Exercise objective -> Your task is to set down the records below again, exactly.

Stored items ->
------------
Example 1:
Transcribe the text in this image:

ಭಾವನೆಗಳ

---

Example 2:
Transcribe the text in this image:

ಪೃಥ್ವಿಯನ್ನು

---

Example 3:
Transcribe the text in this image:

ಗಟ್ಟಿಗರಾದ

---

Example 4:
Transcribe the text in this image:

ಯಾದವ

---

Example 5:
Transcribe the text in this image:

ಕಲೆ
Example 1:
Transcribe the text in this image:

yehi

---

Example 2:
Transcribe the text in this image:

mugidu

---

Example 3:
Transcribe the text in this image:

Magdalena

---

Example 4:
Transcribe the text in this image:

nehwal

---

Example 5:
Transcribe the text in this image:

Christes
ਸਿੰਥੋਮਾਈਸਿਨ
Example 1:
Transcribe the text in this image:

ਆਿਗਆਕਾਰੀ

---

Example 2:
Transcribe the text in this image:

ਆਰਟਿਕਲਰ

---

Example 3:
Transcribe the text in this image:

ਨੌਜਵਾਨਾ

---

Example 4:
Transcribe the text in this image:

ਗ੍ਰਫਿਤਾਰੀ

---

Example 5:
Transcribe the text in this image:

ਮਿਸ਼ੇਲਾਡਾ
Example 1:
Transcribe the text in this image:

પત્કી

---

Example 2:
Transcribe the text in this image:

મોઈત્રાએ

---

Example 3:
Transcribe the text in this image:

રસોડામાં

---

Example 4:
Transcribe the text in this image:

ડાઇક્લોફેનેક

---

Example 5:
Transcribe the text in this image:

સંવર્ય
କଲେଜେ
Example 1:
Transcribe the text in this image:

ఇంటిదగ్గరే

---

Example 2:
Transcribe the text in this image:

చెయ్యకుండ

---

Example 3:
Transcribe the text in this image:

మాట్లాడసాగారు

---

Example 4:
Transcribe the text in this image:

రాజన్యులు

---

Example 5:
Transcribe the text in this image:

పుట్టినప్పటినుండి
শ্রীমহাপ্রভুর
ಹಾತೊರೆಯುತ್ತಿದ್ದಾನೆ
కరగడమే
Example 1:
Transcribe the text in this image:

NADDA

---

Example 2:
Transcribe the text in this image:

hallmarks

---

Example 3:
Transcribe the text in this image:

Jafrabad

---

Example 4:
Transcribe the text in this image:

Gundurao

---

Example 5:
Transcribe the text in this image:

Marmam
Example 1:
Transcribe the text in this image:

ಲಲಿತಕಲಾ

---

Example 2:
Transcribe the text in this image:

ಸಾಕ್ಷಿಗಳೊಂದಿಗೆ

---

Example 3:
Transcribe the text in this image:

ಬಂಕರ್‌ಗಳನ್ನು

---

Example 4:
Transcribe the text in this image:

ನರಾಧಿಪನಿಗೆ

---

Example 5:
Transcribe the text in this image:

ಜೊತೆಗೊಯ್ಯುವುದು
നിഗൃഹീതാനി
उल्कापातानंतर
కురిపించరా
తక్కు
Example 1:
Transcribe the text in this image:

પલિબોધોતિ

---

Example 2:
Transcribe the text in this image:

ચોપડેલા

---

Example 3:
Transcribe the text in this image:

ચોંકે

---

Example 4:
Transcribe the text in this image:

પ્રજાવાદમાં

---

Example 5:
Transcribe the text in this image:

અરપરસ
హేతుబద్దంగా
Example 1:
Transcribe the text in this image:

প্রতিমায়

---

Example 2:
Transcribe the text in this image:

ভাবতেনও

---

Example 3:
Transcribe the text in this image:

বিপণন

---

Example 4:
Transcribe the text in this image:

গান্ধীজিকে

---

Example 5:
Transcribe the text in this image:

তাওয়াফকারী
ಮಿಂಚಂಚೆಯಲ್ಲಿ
------------
Response ->
Example 1:
Transcribe the text in this image:

ಭಾವನೆಗಳ

---

Example 2:
Transcribe the text in this image:

ಪೃಥ್ವಿಯನ್ನು

---

Example 3:
Transcribe the text in this image:

ಗಟ್ಟಿಗರಾದ

---

Example 4:
Transcribe the text in this image:

ಯಾದವ

---

Example 5:
Transcribe the text in this image:

ಕಲೆ
Example 1:
Transcribe the text in this image:

yehi

---

Example 2:
Transcribe the text in this image:

mugidu

---

Example 3:
Transcribe the text in this image:

Magdalena

---

Example 4:
Transcribe the text in this image:

nehwal

---

Example 5:
Transcribe the text in this image:

Christes
ਸਿੰਥੋਮਾਈਸਿਨ
Example 1:
Transcribe the text in this image:

ਆਿਗਆਕਾਰੀ

---

Example 2:
Transcribe the text in this image:

ਆਰਟਿਕਲਰ

---

Example 3:
Transcribe the text in this image:

ਨੌਜਵਾਨਾ

---

Example 4:
Transcribe the text in this image:

ਗ੍ਰਫਿਤਾਰੀ

---

Example 5:
Transcribe the text in this image:

ਮਿਸ਼ੇਲਾਡਾ
Example 1:
Transcribe the text in this image:

પત્કી

---

Example 2:
Transcribe the text in this image:

મોઈત્રાએ

---

Example 3:
Transcribe the text in this image:

રસોડામાં

---

Example 4:
Transcribe the text in this image:

ડાઇક્લોફેનેક

---

Example 5:
Transcribe the text in this image:

સંવર્ય
କଲେଜେ
Example 1:
Transcribe the text in this image:

ఇంటిదగ్గరే

---

Example 2:
Transcribe the text in this image:

చెయ్యకుండ

---

Example 3:
Transcribe the text in this image:

మాట్లాడసాగారు

---

Example 4:
Transcribe the text in this image:

రాజన్యులు

---

Example 5:
Transcribe the text in this image:

పుట్టినప్పటినుండి
শ্রীমহাপ্রভুর
ಹಾತೊರೆಯುತ್ತಿದ್ದಾನೆ
కరగడమే
Example 1:
Transcribe the text in this image:

NADDA

---

Example 2:
Transcribe the text in this image:

hallmarks

---

Example 3:
Transcribe the text in this image:

Jafrabad

---

Example 4:
Transcribe the text in this image:

Gundurao

---

Example 5:
Transcribe the text in this image:

Marmam
Example 1:
Transcribe the text in this image:

ಲಲಿತಕಲಾ

---

Example 2:
Transcribe the text in this image:

ಸಾಕ್ಷಿಗಳೊಂದಿಗೆ

---

Example 3:
Transcribe the text in this image:

ಬಂಕರ್‌ಗಳನ್ನು

---

Example 4:
Transcribe the text in this image:

ನರಾಧಿಪನಿಗೆ

---

Example 5:
Transcribe the text in this image:

ಜೊತೆಗೊಯ್ಯುವುದು
നിഗൃഹീതാനി
उल्कापातानंतर
కురిపించరా
తక్కు
Example 1:
Transcribe the text in this image:

પલિબોધોતિ

---

Example 2:
Transcribe the text in this image:

ચોપડેલા

---

Example 3:
Transcribe the text in this image:

ચોંકે

---

Example 4:
Transcribe the text in this image:

પ્રજાવાદમાં

---

Example 5:
Transcribe the text in this image:

અરપરસ
హేతుబద్దంగా
Example 1:
Transcribe the text in this image:

প্রতিমায়

---

Example 2:
Transcribe the text in this image:

ভাবতেনও

---

Example 3:
Transcribe the text in this image:

বিপণন

---

Example 4:
Transcribe the text in this image:

গান্ধীজিকে

---

Example 5:
Transcribe the text in this image:

তাওয়াফকারী
ಮಿಂಚಂಚೆಯಲ್ಲಿ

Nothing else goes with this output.